_TASK ITEM_
Find every line in the data that contains the word "isso". Return each of those lines.

DATA FOR PROCESSING below:

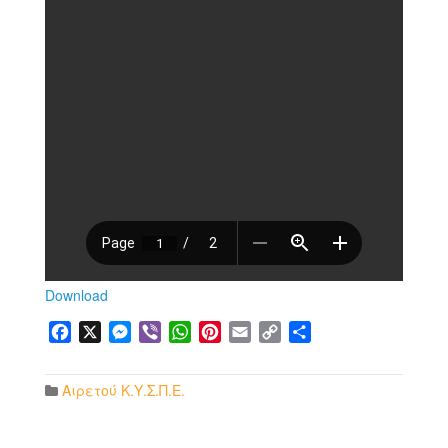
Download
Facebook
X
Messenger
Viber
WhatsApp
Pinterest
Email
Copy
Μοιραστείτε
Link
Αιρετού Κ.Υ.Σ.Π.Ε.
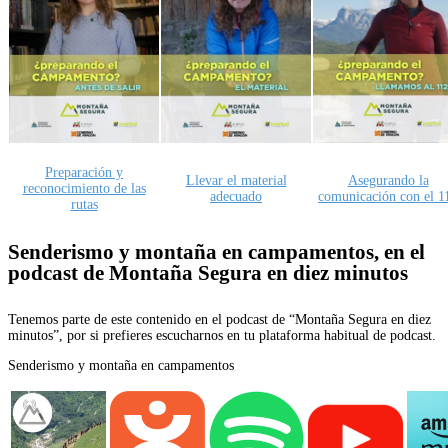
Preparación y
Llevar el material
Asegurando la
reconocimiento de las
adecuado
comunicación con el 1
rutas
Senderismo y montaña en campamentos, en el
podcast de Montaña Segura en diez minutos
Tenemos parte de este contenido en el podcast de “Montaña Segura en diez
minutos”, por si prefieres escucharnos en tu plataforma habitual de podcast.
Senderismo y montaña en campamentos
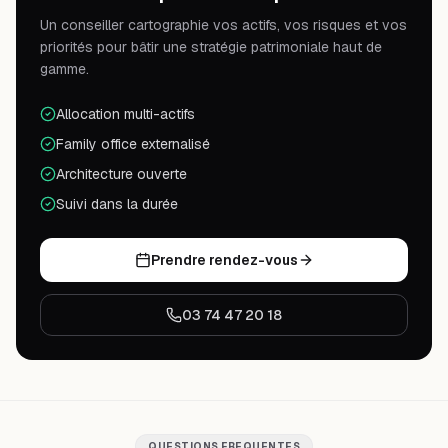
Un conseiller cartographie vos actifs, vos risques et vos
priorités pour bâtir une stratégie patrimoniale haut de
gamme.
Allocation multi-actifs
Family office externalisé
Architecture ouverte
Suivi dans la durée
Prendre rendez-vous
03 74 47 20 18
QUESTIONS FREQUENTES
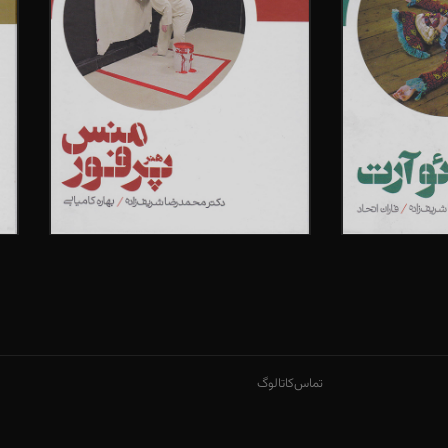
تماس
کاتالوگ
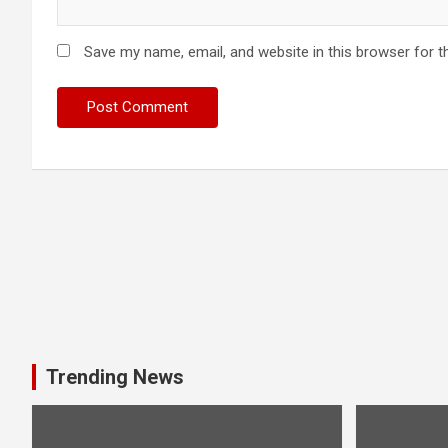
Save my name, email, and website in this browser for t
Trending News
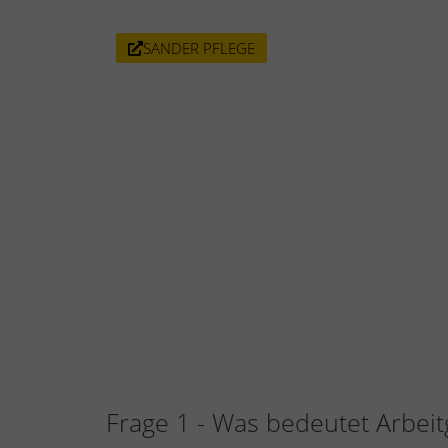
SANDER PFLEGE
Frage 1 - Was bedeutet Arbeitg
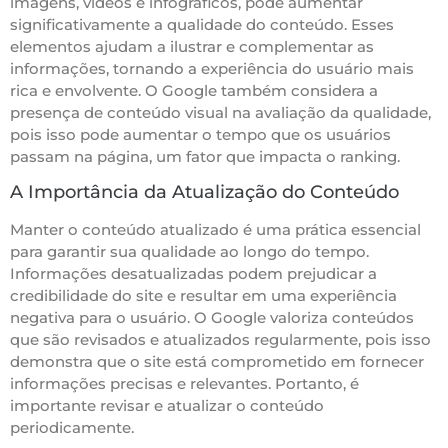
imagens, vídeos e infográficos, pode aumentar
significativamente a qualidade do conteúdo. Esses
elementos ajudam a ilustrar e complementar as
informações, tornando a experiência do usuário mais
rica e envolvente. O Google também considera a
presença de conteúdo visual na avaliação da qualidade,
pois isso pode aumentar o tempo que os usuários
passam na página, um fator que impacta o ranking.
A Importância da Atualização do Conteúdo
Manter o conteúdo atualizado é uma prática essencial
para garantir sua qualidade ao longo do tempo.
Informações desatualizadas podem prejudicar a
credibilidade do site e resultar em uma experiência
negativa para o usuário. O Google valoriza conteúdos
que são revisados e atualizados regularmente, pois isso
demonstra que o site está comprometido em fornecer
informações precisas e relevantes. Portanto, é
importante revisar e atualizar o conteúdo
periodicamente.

End of DATA FOR PROCESSING.

_RESULT_
pois isso pode aumentar o tempo que os usuários
que são revisados e atualizados regularmente, pois isso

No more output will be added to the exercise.